Facebook will be moving users in the UK into new agreements with its Californian HQ following Brexit, in a move which may have significant implications for Britons’ privacy.
Although the UK’s privacy laws remain matched with the European Union’s at the point of Brexit – and Facebook being required to comply with those laws – the move could leave room for divergence in the future.
It is not yet clear whether British users’ data would now be processed in the US as part of the user agreement change, something which could prompt a legal challenge due to the differences in US and UK privacy laws.
The move was first reported by Reuters and follows a similar announcement from Google in February. Both companies, as with many other American firms, have their EU head offices in Dublin.
Facebook will be informing users of the shift in the next six months, offering them the option to stop using the company’s services, including the Facebook platform, Instagram and WhatsApp.
“Like other companies, Facebook has had to make changes to respond to Brexit and will be transferring legal responsibilities and obligations for UK users from Facebook Ireland to Facebook Inc [in California],” a company spokesperson said.
“There will be no change to the privacy controls or the services Facebook offers to people in the UK, and the protections of UK GDPR will also apply,” they added.
Despite this assertion, Reuters cited people familiar with the company who claimed that Facebook was making the change partly because the EU’s privacy regime was so stringent.
“The bigger the company, the more personal data they hold, the more they are likely to be subject to surveillance duties or requirements to hand over data to the US government,” Jim Killock, executive director of the Open Rights Group, told Reuters.
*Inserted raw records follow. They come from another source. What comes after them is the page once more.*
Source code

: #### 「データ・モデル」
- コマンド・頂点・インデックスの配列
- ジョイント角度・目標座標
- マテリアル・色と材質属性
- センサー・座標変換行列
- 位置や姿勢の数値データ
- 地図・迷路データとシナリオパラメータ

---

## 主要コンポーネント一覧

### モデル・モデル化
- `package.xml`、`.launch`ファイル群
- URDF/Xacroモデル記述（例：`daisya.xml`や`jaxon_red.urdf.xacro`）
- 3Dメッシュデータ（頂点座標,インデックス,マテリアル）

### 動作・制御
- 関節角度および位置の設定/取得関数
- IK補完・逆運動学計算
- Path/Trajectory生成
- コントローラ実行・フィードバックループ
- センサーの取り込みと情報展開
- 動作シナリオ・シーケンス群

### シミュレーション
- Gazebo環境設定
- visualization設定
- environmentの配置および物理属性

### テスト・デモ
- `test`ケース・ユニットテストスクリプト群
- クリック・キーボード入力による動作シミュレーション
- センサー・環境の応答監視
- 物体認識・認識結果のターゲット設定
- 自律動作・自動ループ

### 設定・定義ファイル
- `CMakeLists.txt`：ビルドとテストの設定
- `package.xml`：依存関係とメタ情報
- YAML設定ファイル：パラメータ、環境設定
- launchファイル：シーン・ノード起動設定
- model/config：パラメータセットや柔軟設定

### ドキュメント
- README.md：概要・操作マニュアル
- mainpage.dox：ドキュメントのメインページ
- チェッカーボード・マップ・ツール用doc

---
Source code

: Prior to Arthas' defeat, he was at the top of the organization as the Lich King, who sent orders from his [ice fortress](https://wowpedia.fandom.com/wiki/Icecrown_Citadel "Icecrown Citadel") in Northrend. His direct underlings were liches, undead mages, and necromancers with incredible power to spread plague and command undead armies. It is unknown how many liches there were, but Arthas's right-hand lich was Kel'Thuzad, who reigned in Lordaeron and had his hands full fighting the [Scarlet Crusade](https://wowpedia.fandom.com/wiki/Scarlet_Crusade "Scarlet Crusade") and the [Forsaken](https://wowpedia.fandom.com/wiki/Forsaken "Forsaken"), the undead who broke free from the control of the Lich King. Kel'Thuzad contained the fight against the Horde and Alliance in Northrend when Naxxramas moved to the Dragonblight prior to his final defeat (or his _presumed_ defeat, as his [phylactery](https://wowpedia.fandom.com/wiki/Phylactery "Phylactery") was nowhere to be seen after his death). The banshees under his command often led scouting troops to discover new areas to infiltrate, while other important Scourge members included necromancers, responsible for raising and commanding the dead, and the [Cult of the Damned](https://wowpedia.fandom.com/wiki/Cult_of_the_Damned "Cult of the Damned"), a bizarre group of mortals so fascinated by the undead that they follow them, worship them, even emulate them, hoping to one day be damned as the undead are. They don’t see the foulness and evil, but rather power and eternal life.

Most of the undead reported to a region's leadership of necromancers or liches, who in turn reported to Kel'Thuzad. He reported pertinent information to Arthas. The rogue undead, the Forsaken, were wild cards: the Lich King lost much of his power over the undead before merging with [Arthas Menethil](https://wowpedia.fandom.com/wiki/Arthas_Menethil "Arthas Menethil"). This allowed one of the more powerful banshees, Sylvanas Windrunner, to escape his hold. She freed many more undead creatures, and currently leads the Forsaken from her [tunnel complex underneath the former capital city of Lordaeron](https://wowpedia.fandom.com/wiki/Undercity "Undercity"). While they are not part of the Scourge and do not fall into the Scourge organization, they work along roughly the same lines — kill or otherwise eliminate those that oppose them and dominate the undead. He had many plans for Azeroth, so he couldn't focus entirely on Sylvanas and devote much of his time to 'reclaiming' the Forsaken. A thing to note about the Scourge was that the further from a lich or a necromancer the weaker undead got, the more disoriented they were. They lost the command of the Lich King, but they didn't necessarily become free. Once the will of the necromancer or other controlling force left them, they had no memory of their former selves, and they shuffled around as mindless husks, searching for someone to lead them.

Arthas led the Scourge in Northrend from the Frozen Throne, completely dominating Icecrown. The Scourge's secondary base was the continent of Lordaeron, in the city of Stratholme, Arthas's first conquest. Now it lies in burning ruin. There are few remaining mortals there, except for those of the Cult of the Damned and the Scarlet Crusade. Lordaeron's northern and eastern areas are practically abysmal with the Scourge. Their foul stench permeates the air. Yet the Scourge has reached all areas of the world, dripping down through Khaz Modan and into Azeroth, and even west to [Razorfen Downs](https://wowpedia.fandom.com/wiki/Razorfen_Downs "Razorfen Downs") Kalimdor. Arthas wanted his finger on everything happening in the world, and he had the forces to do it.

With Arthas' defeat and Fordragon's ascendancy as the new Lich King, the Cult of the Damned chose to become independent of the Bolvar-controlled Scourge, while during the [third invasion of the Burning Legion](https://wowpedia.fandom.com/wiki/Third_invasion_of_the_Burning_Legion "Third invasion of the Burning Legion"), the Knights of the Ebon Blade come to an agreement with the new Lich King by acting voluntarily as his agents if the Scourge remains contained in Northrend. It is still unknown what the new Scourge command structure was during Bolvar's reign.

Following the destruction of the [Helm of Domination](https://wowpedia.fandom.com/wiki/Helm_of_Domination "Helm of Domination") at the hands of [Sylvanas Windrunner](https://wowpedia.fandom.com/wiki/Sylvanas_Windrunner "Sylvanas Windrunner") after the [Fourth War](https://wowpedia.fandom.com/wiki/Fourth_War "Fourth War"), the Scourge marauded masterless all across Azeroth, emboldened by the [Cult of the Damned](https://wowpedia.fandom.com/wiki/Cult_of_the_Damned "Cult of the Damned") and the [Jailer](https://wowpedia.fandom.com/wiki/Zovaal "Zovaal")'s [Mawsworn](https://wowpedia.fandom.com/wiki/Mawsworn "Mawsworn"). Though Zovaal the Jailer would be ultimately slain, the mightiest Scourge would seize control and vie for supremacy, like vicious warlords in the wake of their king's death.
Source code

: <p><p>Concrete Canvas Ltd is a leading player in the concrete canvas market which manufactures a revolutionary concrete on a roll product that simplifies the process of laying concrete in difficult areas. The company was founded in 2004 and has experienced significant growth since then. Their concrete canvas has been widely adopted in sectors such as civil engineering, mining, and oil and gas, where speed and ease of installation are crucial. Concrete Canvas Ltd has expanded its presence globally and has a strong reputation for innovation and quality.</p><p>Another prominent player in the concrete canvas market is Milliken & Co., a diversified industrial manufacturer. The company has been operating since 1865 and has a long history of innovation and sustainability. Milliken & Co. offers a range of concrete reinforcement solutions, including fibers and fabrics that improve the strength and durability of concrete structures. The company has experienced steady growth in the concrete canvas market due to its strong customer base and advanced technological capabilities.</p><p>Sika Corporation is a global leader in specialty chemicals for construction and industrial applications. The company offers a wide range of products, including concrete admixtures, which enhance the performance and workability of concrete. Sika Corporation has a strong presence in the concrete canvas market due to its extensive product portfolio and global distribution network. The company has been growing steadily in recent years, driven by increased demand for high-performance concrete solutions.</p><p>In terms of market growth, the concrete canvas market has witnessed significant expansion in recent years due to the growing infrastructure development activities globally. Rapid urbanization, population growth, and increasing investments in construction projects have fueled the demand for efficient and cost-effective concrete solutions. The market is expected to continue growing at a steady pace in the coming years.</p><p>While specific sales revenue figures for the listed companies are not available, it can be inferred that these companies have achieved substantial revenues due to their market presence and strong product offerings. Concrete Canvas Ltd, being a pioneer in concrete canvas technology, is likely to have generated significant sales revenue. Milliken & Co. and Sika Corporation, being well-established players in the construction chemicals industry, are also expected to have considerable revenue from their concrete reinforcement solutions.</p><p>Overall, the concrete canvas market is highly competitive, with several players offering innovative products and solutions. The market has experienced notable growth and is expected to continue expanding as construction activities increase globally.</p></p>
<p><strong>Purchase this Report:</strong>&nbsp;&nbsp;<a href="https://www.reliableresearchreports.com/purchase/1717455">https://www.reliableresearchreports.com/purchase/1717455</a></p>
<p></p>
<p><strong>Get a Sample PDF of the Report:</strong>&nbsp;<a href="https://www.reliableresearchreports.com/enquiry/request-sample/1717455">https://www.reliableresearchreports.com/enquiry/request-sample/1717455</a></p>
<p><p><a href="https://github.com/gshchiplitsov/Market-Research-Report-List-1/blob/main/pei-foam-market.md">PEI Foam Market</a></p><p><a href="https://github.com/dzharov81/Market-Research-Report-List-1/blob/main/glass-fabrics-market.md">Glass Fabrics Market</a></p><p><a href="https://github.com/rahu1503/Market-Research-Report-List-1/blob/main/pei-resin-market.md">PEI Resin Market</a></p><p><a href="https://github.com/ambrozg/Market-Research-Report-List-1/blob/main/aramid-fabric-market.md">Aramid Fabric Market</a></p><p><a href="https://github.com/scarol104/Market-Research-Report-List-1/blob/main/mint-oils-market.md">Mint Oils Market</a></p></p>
What does this mean for you?
There are significant differences between the US and the EU when it comes to privacy legislation, and although the UK has stated its intention to uphold EU standards this situation is likely to become more complicated as part of trade negotiations.
Crucially, Facebook hasn’t clarified whether the change in user agreement location also means a change in where British users’ data is going.
A major European Court of Justice ruling this July struck down a procedure Facebook was using to transfer EU citizens’ data to centres in the US because, it said, there were not enough controls in the US on how law enforcement and intelligence agencies accessed that data.
While American citizens’ data is protected by constitutional safeguards against unreasonable searches, American courts have held that these protections don’t apply for foreign citizens overseas, as would be the case for all UK users.
The ECJ ruling remains British law and will become British case law when the country leaves the European Union, but the basis for the judgment – the fundamental right to data privacy, as enshrined in the EU’s Charter of Fundamental Rights – will not be adopted following Brexit. This leaves room for divergence.
“Moving data out of the EU makes it harder to enforce your privacy rights. It means European actions to limit the power of the tech giants will not apply to UK citizens,” Mr Killock told Sky News.
“It means the UK ICO will need to be pushed to make the same decisions when companies break the law,” he added.
“And it means those tech giants can lobby for weaker UK rules to ensure they can get away with things in the UK that they cannot in the EU,” he warned.